What about the Nokia 7.2? Well, it didn’t exactly do a bad job either, but it’s a level below the Pixel 4a. You should be able to get around 5 and a half hours worth of battery life out of the phone, though that will depend on your usage, of course. It all depends on how hard you push the phone during the day. The same goes for all phones, of course, so keep in mind that your numbers may vary.
Now, the second reason why you may prefer the Pixel 4a when it comes to the battery department is… charging. The Pixel 4a offers 18W fast wired charging, while the Nokia 7.2 is stuck at 10W. The difference is quite considerable in practice. If you charge your phone overnight, that shouldn’t be much of an issue. But if you do find yourself in need of a charge in the middle of the day, the Pixel 4a’s charging is definitely useful. Do note that neither of the two phones offer wireless charging.
Google Pixel 4a vs Nokia 7.2: Cameras
The Google Pixel 4a offers a single camera on the back, while the Nokia 7.2 has three of them. The thing is, the Pixel 4a is the phone to get if you’re looking for a good camera. This phone will offer essentially the same experience as the Pixel 5, Google’s current flagship. Well, it will offer the same experience as far as the main camera is concerned, as the Pixel 5 has two of them on the back.
In any case, the Pixel 4a can capture some great-looking pictures. Those pics offer plenty of detail, great dynamic range, and the phone even shines in low light. The company’s Night Sight mode for low light photography is great thanks to Google’s algorithms. Having said that, the Nokia 7.2 does offer an ultra-wide angle camera on the back, as well as a depth camera. That’s something the Pixel 4a doesn’t have.
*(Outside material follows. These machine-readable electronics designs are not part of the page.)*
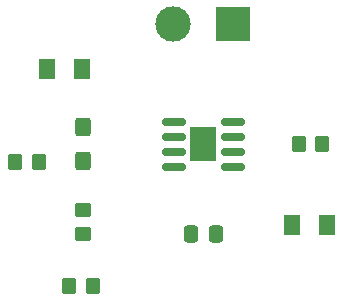
<source format=gbr>
%TF.GenerationSoftware,KiCad,Pcbnew,(6.0.10)*%
%TF.CreationDate,2023-02-23T16:05:15-08:00*%
%TF.ProjectId,lab4 Exercise 2,6c616234-2045-4786-9572-636973652032,rev?*%
%TF.SameCoordinates,Original*%
%TF.FileFunction,Soldermask,Top*%
%TF.FilePolarity,Negative*%
%FSLAX46Y46*%
G04 Gerber Fmt 4.6, Leading zero omitted, Abs format (unit mm)*
G04 Created by KiCad (PCBNEW (6.0.10)) date 2023-02-23 16:05:15*
%MOMM*%
%LPD*%
G01*
G04 APERTURE LIST*
G04 Aperture macros list*
%AMRoundRect*
0 Rectangle with rounded corners*
0 $1 Rounding radius*
0 $2 $3 $4 $5 $6 $7 $8 $9 X,Y pos of 4 corners*
0 Add a 4 corners polygon primitive as box body*
4,1,4,$2,$3,$4,$5,$6,$7,$8,$9,$2,$3,0*
0 Add four circle primitives for the rounded corners*
1,1,$1+$1,$2,$3*
1,1,$1+$1,$4,$5*
1,1,$1+$1,$6,$7*
1,1,$1+$1,$8,$9*
0 Add four rect primitives between the rounded corners*
20,1,$1+$1,$2,$3,$4,$5,0*
20,1,$1+$1,$4,$5,$6,$7,0*
20,1,$1+$1,$6,$7,$8,$9,0*
20,1,$1+$1,$8,$9,$2,$3,0*%
G04 Aperture macros list end*
%ADD10R,3.000000X3.000000*%
%ADD11C,3.000000*%
%ADD12RoundRect,0.250000X0.337500X0.475000X-0.337500X0.475000X-0.337500X-0.475000X0.337500X-0.475000X0*%
%ADD13RoundRect,0.250000X-0.350000X-0.450000X0.350000X-0.450000X0.350000X0.450000X-0.350000X0.450000X0*%
%ADD14RoundRect,0.250001X0.462499X0.624999X-0.462499X0.624999X-0.462499X-0.624999X0.462499X-0.624999X0*%
%ADD15RoundRect,0.250000X0.450000X-0.350000X0.450000X0.350000X-0.450000X0.350000X-0.450000X-0.350000X0*%
%ADD16RoundRect,0.250000X0.425000X-0.537500X0.425000X0.537500X-0.425000X0.537500X-0.425000X-0.537500X0*%
%ADD17RoundRect,0.250000X0.350000X0.450000X-0.350000X0.450000X-0.350000X-0.450000X0.350000X-0.450000X0*%
%ADD18RoundRect,0.150000X-0.825000X-0.150000X0.825000X-0.150000X0.825000X0.150000X-0.825000X0.150000X0*%
%ADD19R,2.290000X3.000000*%
%ADD20RoundRect,0.250001X-0.462499X-0.624999X0.462499X-0.624999X0.462499X0.624999X-0.462499X0.624999X0*%
G04 APERTURE END LIST*
D10*
%TO.C,J1*%
X154940000Y-91440000D03*
D11*
X149860000Y-91440000D03*
%TD*%
D12*
%TO.C,C2*%
X153437500Y-109220000D03*
X151362500Y-109220000D03*
%TD*%
D13*
%TO.C,R4*%
X136472936Y-103140000D03*
X138472936Y-103140000D03*
%TD*%
D14*
%TO.C,D2*%
X142127500Y-95230000D03*
X139152500Y-95230000D03*
%TD*%
D15*
%TO.C,R2*%
X142240000Y-109210000D03*
X142240000Y-107210000D03*
%TD*%
D16*
%TO.C,C1*%
X142240000Y-103037500D03*
X142240000Y-100162500D03*
%TD*%
D17*
%TO.C,R1*%
X162460000Y-101600000D03*
X160460000Y-101600000D03*
%TD*%
%TO.C,R3*%
X143012936Y-113565000D03*
X141012936Y-113565000D03*
%TD*%
D18*
%TO.C,U1*%
X149925000Y-99695000D03*
X149925000Y-100965000D03*
X149925000Y-102235000D03*
X149925000Y-103505000D03*
X154875000Y-103505000D03*
X154875000Y-102235000D03*
X154875000Y-100965000D03*
X154875000Y-99695000D03*
D19*
X152400000Y-101600000D03*
%TD*%
D20*
%TO.C,D1*%
X159872500Y-108420000D03*
X162847500Y-108420000D03*
%TD*%
M02*

</source>
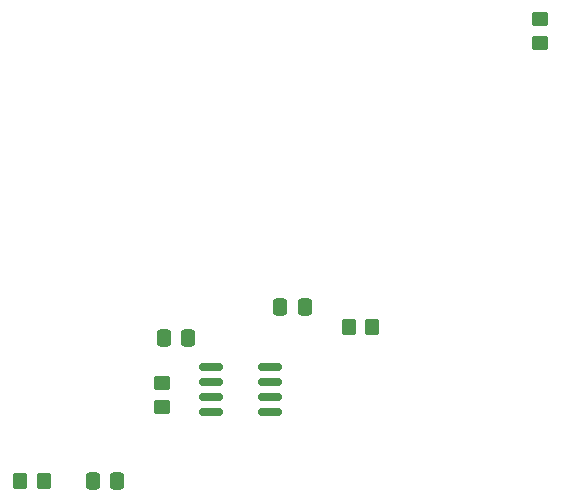
<source format=gbr>
%TF.GenerationSoftware,KiCad,Pcbnew,8.0.2*%
%TF.CreationDate,2024-05-23T15:50:06-04:00*%
%TF.ProjectId,ORA_Arduino_ESP_CAN_Shield_Rev_1.1,4f52415f-4172-4647-9569-6e6f5f455350,rev?*%
%TF.SameCoordinates,Original*%
%TF.FileFunction,Paste,Top*%
%TF.FilePolarity,Positive*%
%FSLAX46Y46*%
G04 Gerber Fmt 4.6, Leading zero omitted, Abs format (unit mm)*
G04 Created by KiCad (PCBNEW 8.0.2) date 2024-05-23 15:50:06*
%MOMM*%
%LPD*%
G01*
G04 APERTURE LIST*
G04 Aperture macros list*
%AMRoundRect*
0 Rectangle with rounded corners*
0 $1 Rounding radius*
0 $2 $3 $4 $5 $6 $7 $8 $9 X,Y pos of 4 corners*
0 Add a 4 corners polygon primitive as box body*
4,1,4,$2,$3,$4,$5,$6,$7,$8,$9,$2,$3,0*
0 Add four circle primitives for the rounded corners*
1,1,$1+$1,$2,$3*
1,1,$1+$1,$4,$5*
1,1,$1+$1,$6,$7*
1,1,$1+$1,$8,$9*
0 Add four rect primitives between the rounded corners*
20,1,$1+$1,$2,$3,$4,$5,0*
20,1,$1+$1,$4,$5,$6,$7,0*
20,1,$1+$1,$6,$7,$8,$9,0*
20,1,$1+$1,$8,$9,$2,$3,0*%
G04 Aperture macros list end*
%ADD10RoundRect,0.250000X-0.450000X0.350000X-0.450000X-0.350000X0.450000X-0.350000X0.450000X0.350000X0*%
%ADD11RoundRect,0.250000X0.450000X-0.350000X0.450000X0.350000X-0.450000X0.350000X-0.450000X-0.350000X0*%
%ADD12RoundRect,0.250000X-0.337500X-0.475000X0.337500X-0.475000X0.337500X0.475000X-0.337500X0.475000X0*%
%ADD13RoundRect,0.250000X-0.350000X-0.450000X0.350000X-0.450000X0.350000X0.450000X-0.350000X0.450000X0*%
%ADD14RoundRect,0.250000X0.337500X0.475000X-0.337500X0.475000X-0.337500X-0.475000X0.337500X-0.475000X0*%
%ADD15RoundRect,0.150000X-0.825000X-0.150000X0.825000X-0.150000X0.825000X0.150000X-0.825000X0.150000X0*%
%ADD16RoundRect,0.250000X0.350000X0.450000X-0.350000X0.450000X-0.350000X-0.450000X0.350000X-0.450000X0*%
G04 APERTURE END LIST*
D10*
%TO.C,R1*%
X41615000Y-64980000D03*
X41615000Y-66980000D03*
%TD*%
D11*
%TO.C,TR1*%
X73610000Y-36160000D03*
X73610000Y-34160000D03*
%TD*%
D12*
%TO.C,C2*%
X41727500Y-61130000D03*
X43802500Y-61130000D03*
%TD*%
%TO.C,C1*%
X35712500Y-73310000D03*
X37787500Y-73310000D03*
%TD*%
D13*
%TO.C,R3*%
X57375000Y-60220000D03*
X59375000Y-60220000D03*
%TD*%
D14*
%TO.C,C3*%
X53690000Y-58500000D03*
X51615000Y-58500000D03*
%TD*%
D15*
%TO.C,U3*%
X45750000Y-63615000D03*
X45750000Y-64885000D03*
X45750000Y-66155000D03*
X45750000Y-67425000D03*
X50700000Y-67425000D03*
X50700000Y-66155000D03*
X50700000Y-64885000D03*
X50700000Y-63615000D03*
%TD*%
D16*
%TO.C,R2*%
X31600000Y-73270000D03*
X29600000Y-73270000D03*
%TD*%
M02*

</source>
The results from the main camera are not as good as on the Pixel 4a, not even close. The phone can do a decent job during the day, though it does tend to overexpose a bit. The wide-angle camera doesn’t do such a good job, though. When it comes to low light shots, well, the Pixel 4a is easily a considerably better option. All in all, if you’re planning to take a lot of pictures, the Pixel 4a is the way to go.
As far as audio is concerned, both phones are good enough… for most people, anyway. Both phones come with a 3.5mm headphone jack, and the audio through a good pair of headphones is… good. You’ll get decent, and sharp audio, which is well-balanced. As long as you’re not expecting miracles, you’ll be happy with the results. The same goes for audio over a Bluetooth connection.
What about the speakers? Well, the Pixel 4a is easily the better choice in that regard. The Pixel 4a comes with stereo speakers, while the Nokia 7.2 is limited to a single unit. That single speaker is good, but it cannot measure to what the Pixel 4a offers. It does sound a bit thin in comparison, and it focuses more on mids and highs, than it does on lows. Considering the price, though, it’s not that bad.